Akhir tahun lalu, CEO Salesforce Marc Benioff menyatakan bahwa kita sedang memasuki “era agen AI” di mana agen AI otonom akan mengubah dunia kerja. Namun, beberapa analis, seperti Kepala Riset Ekuitas Global Goldman Sachs, Jim Covello, lebih skeptis, berpendapat bahwa investasi besar dalam agen AI mungkin hanya menghasilkan keuntungan yang relatif kecil.

Saat ini, lebih banyak perusahaan yang telah mengadopsi AI generatif dibandingkan agen AI, menurut survei tersebut.

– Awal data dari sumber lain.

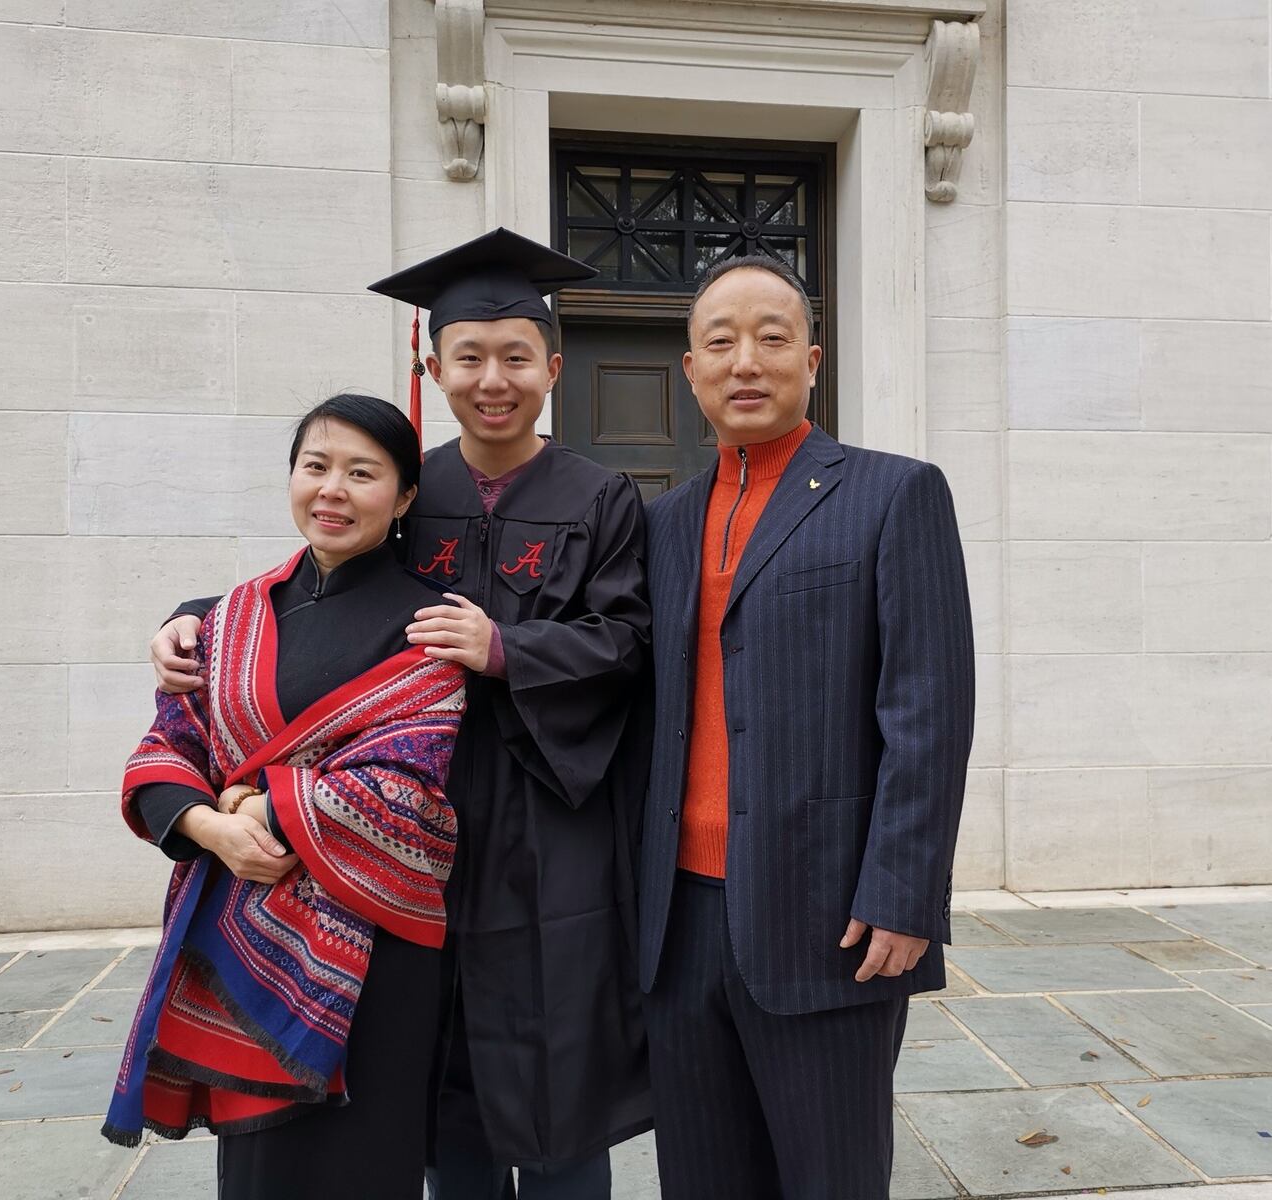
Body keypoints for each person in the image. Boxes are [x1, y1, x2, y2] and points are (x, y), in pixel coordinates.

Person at [150, 229, 652, 1199]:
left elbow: (630, 641)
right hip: (407, 836)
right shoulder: (409, 483)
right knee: (435, 1077)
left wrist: (507, 648)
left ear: (553, 365)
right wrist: (191, 618)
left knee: (554, 1084)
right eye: (469, 356)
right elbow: (320, 577)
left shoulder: (602, 496)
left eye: (515, 356)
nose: (491, 378)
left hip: (549, 836)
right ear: (432, 363)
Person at [636, 256, 976, 1200]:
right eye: (721, 342)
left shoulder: (894, 494)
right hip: (679, 923)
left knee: (831, 1178)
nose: (748, 360)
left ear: (813, 360)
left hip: (829, 916)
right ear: (691, 371)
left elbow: (929, 711)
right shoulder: (660, 524)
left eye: (773, 338)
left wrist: (906, 890)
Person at [103, 394, 466, 1200]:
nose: (332, 489)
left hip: (375, 951)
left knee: (365, 1165)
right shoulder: (229, 616)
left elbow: (405, 785)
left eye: (363, 473)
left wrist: (263, 806)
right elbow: (169, 744)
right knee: (260, 1172)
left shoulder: (429, 627)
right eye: (316, 466)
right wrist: (210, 825)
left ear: (405, 497)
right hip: (244, 927)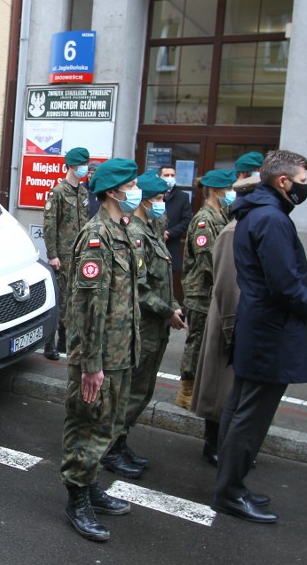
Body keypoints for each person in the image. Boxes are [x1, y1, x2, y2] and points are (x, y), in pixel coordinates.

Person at [213, 150, 307, 523]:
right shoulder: (272, 219)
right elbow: (283, 286)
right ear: (283, 182)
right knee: (251, 416)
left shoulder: (255, 212)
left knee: (239, 407)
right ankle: (230, 492)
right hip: (271, 331)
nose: (304, 188)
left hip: (258, 325)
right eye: (302, 182)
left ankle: (228, 485)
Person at [61, 158, 140, 542]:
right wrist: (92, 364)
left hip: (120, 352)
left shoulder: (122, 230)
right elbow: (88, 308)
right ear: (112, 191)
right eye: (131, 185)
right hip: (98, 357)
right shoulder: (96, 236)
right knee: (87, 426)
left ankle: (91, 486)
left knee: (107, 426)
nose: (135, 192)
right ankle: (77, 500)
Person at [102, 171, 186, 478]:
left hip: (158, 324)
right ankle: (110, 448)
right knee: (131, 391)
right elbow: (139, 288)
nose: (164, 203)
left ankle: (121, 441)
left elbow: (162, 280)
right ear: (146, 201)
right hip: (143, 326)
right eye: (160, 198)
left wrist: (174, 306)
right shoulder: (134, 234)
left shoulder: (153, 228)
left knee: (144, 389)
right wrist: (167, 311)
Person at [190, 178, 257, 466]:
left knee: (225, 384)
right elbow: (212, 266)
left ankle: (223, 441)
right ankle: (212, 442)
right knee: (215, 380)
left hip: (220, 304)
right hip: (210, 302)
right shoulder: (213, 222)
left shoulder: (228, 220)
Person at [175, 169, 236, 410]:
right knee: (197, 341)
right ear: (214, 191)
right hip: (201, 292)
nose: (231, 193)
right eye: (227, 189)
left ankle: (199, 387)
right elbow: (208, 261)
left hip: (211, 292)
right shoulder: (205, 220)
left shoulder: (222, 215)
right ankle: (186, 390)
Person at [43, 147, 91, 360]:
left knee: (73, 300)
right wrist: (52, 254)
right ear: (71, 165)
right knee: (59, 300)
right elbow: (49, 225)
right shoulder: (58, 192)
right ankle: (49, 344)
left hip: (79, 256)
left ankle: (64, 339)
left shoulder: (82, 192)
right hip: (62, 256)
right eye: (82, 164)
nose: (86, 169)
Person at [160, 165, 193, 306]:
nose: (170, 178)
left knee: (169, 284)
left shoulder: (182, 197)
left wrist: (170, 233)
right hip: (154, 243)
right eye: (166, 175)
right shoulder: (154, 194)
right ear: (160, 177)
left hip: (171, 245)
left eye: (172, 175)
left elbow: (186, 220)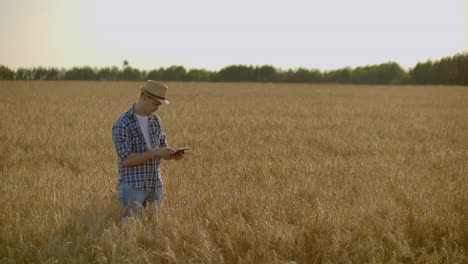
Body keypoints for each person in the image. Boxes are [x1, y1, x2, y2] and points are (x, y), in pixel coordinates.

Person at [112, 80, 185, 218]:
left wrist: (170, 154)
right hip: (133, 187)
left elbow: (162, 147)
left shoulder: (156, 120)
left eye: (159, 105)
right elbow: (126, 160)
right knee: (129, 231)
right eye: (155, 104)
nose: (157, 108)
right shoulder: (123, 123)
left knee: (154, 230)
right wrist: (156, 152)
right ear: (143, 96)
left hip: (155, 186)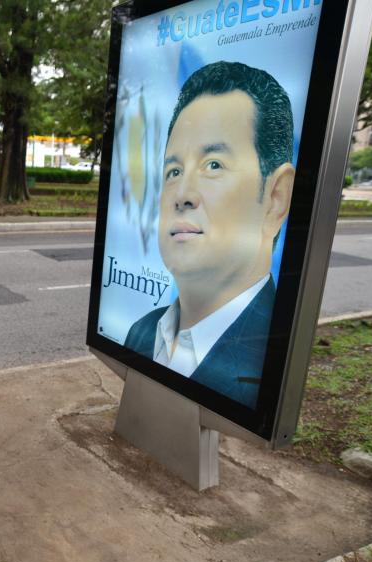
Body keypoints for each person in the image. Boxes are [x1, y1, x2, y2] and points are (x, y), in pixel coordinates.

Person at [124, 61, 296, 407]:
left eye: (213, 165)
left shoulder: (268, 365)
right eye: (173, 170)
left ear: (276, 198)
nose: (182, 193)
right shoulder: (141, 332)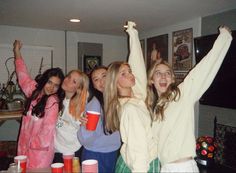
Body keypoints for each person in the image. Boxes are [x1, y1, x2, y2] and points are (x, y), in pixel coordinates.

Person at [146, 26, 232, 172]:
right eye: (158, 73)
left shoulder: (181, 94)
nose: (163, 77)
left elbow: (204, 69)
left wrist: (224, 38)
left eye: (167, 73)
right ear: (151, 80)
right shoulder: (157, 106)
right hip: (165, 168)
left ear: (172, 78)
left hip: (183, 168)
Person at [104, 21, 159, 173]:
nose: (131, 75)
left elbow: (138, 66)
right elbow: (138, 147)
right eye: (124, 74)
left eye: (129, 71)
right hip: (142, 165)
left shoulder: (134, 100)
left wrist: (133, 35)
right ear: (115, 83)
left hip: (132, 162)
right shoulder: (130, 109)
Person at [13, 40, 65, 168]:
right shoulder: (34, 91)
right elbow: (22, 75)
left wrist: (33, 145)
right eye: (49, 82)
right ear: (44, 81)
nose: (52, 88)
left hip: (39, 153)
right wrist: (17, 51)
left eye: (56, 85)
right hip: (24, 147)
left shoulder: (53, 101)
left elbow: (47, 130)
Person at [77, 66, 121, 173]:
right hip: (95, 154)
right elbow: (86, 138)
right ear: (94, 85)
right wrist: (83, 127)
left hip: (113, 153)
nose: (101, 82)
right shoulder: (95, 104)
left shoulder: (117, 100)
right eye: (96, 79)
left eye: (104, 76)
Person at [53, 69, 89, 163]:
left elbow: (85, 131)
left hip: (72, 152)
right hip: (57, 150)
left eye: (73, 81)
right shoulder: (60, 101)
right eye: (69, 77)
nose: (67, 80)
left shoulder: (80, 107)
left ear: (78, 89)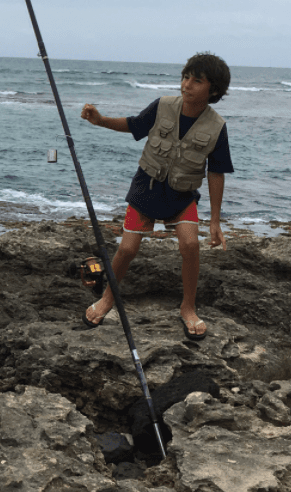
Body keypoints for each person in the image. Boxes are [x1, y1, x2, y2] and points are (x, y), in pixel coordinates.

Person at [80, 52, 233, 341]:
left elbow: (217, 173)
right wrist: (100, 121)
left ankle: (188, 306)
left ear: (213, 90)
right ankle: (107, 299)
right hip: (145, 189)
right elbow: (134, 125)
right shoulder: (163, 105)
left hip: (182, 196)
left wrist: (215, 221)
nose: (186, 85)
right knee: (127, 249)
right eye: (185, 77)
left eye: (196, 81)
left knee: (191, 245)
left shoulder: (217, 127)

Sebanyak 63% perusahaan melaporkan AI generatif telah sepenuhnya diintegrasikan, sementara 24% lainnya mengatakan AI generatif telah diterapkan tetapi belum sepenuhnya terintegrasi ke dalam operasional mereka.

Para eksekutif perusahaan mencatat beberapa kesalahan dalam adopsi AI generatif yang ingin mereka hindari saat mengintegrasikan agen AI. Beberapa di antaranya adalah kurangnya perencanaan sebelum penerapan serta pengeluaran yang terlalu besar untuk teknologi ini.

Namun, potensi agen AI juga bukan tanpa risiko. Banyak responden survei khawatir tentang ancaman keamanan yang nyata dalam penerapan teknologi ini. Semakin banyak agen AI yang berinteraksi dengan data sensitif perusahaan, semakin rentan data tersebut terhadap pelanggaran keamanan dan serangan siber yang ditargetkan pada AI.

Para eksekutif bisnis juga khawatir tentang regulasi AI yang terus berkembang dan undang-undang privasi yang bisa mengancam operasional perusahaan di masa depan. Selain itu, input data yang buruk dapat menghasilkan output berkualitas rendah, dan fenomena “AI hallucinations” — di mana AI menghasilkan informasi yang salah atau tidak masuk akal — masih menjadi tantangan yang perlu diatasi seiring perkembangan teknologi ini.